Ce scénario est possible. Mais à 6 millions $ qu’il coûtait par saison sous le plafond, Pavelski était un joueur plus que rentable. Un capitaine apprécié dans le vestiaire. Et immensément respecté en dépit son surnom de « Little Joe » en raison de l’omniprésence du «Jumbo Joe» que tout le monde connaît.

 

On se demande donc si le DG Doug Wilson pourrait décider de rompre les liens avec Pavelski comme il l’a fait avec Patrick Marleau au lieu de permettre à son capitaine de compléter sa carrière avec « son » équipe au milieu de « ses » coéquipiers.

 

Problèmes et solutions

 

Les Sharks devront aussi se demander si Martin Jones est vraiment le gardien dont ils ont besoin pour se rendre aux grands honneurs. Capable de performances solides sans être brillantes, Jones et malheureusement très souvent capables de performances moyennes, voire carrément mauvaises.

 

Et que dire d’Evander Kane? Âgé de 27 ans, Kane touchera 7 millions $ en moyenne pour les six prochaines saisons. C’est très cher payé pour un joueur sur lequel les Sharks comptaient énormément en séries, mais qui est loin d’avoir joué à la hauteur des attentes comme en témoignent ses deux buts et huit points en 20 parties et un différentiel de moins-5.

 

Trois de ces huit points (un but, deux passes) ont été récoltés lors des deux premiers matchs de la série contre Vegas en première ronde.
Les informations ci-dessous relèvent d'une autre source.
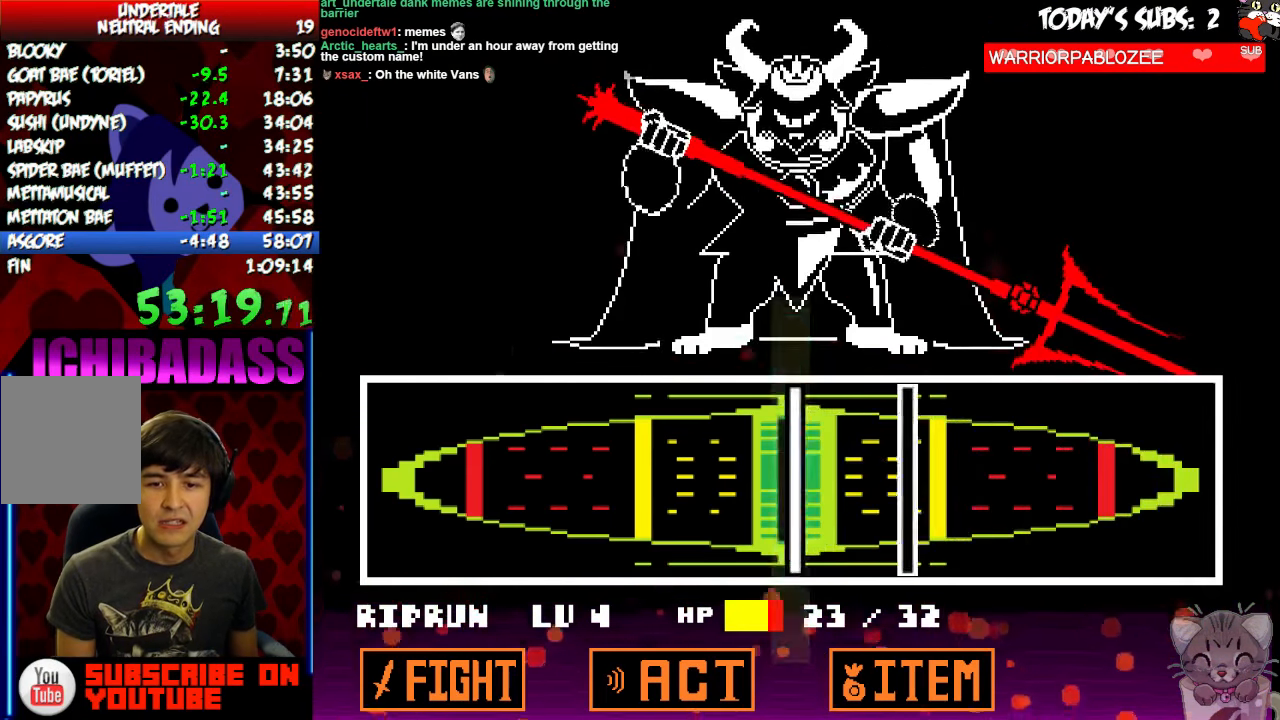
{"keys": ["z"], "events": [[67, "z", "down"], [133, "z", "up"], [300, "z", "down"], [400, "z", "up"], [500, "z", "down"]]}
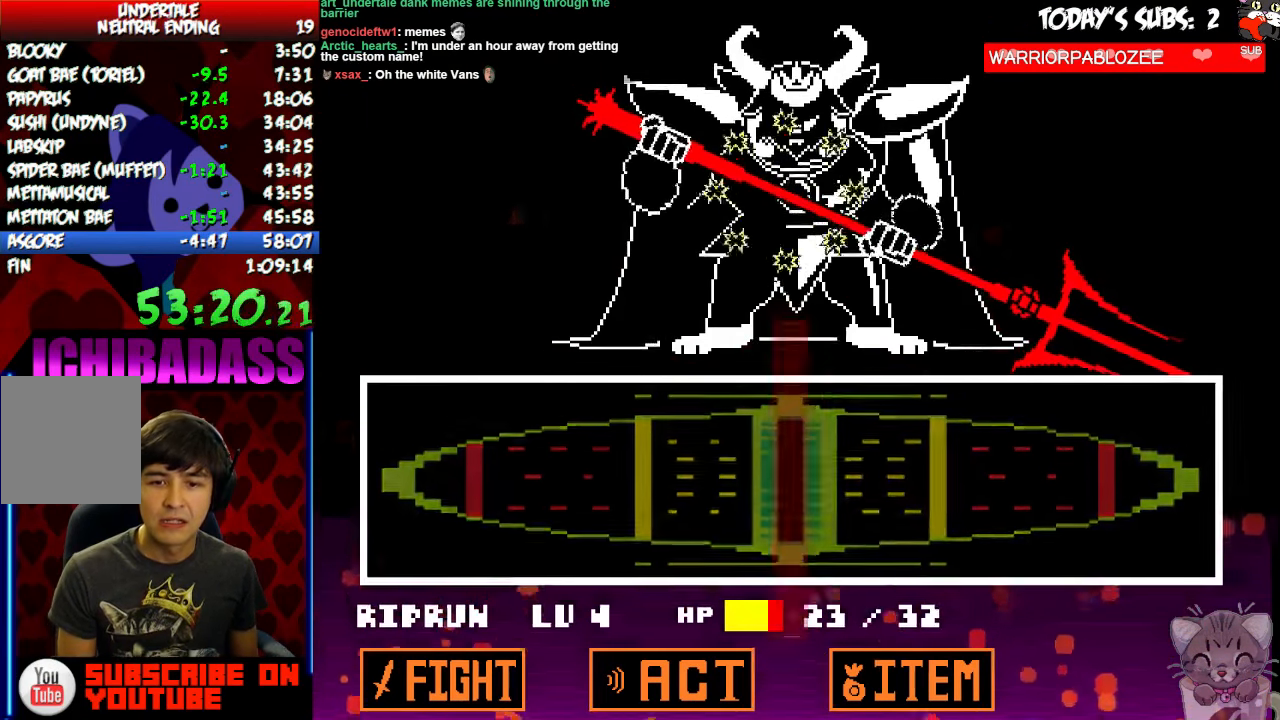
{"keys": [], "events": [[67, "z", "up"], [233, "z", "down"], [300, "z", "up"]]}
En finale de l’Ouest, il s’est contenté d’une passe.

 

De fait, Kane a fait bien plus parler de lui en raison de ses guerres de mots avec les membres des Golden Knights et ses 61 minutes de pénalité que par la contribution offensive qu’on attendait de lui.

 

Comme Martin Jones, Evander Kane fait-il partie des solutions ou des problèmes des Sharks?

 

La question mérite d’être posée.

 

La réponse à cette question et à toutes celles qui détermineront l’avenir des Sharks à court, moyen et long terme viendra au cours des prochains jours, semaines et mois.

 

À commencer par celle qui déterminera l’avenir de Jumbo Joe Thornton.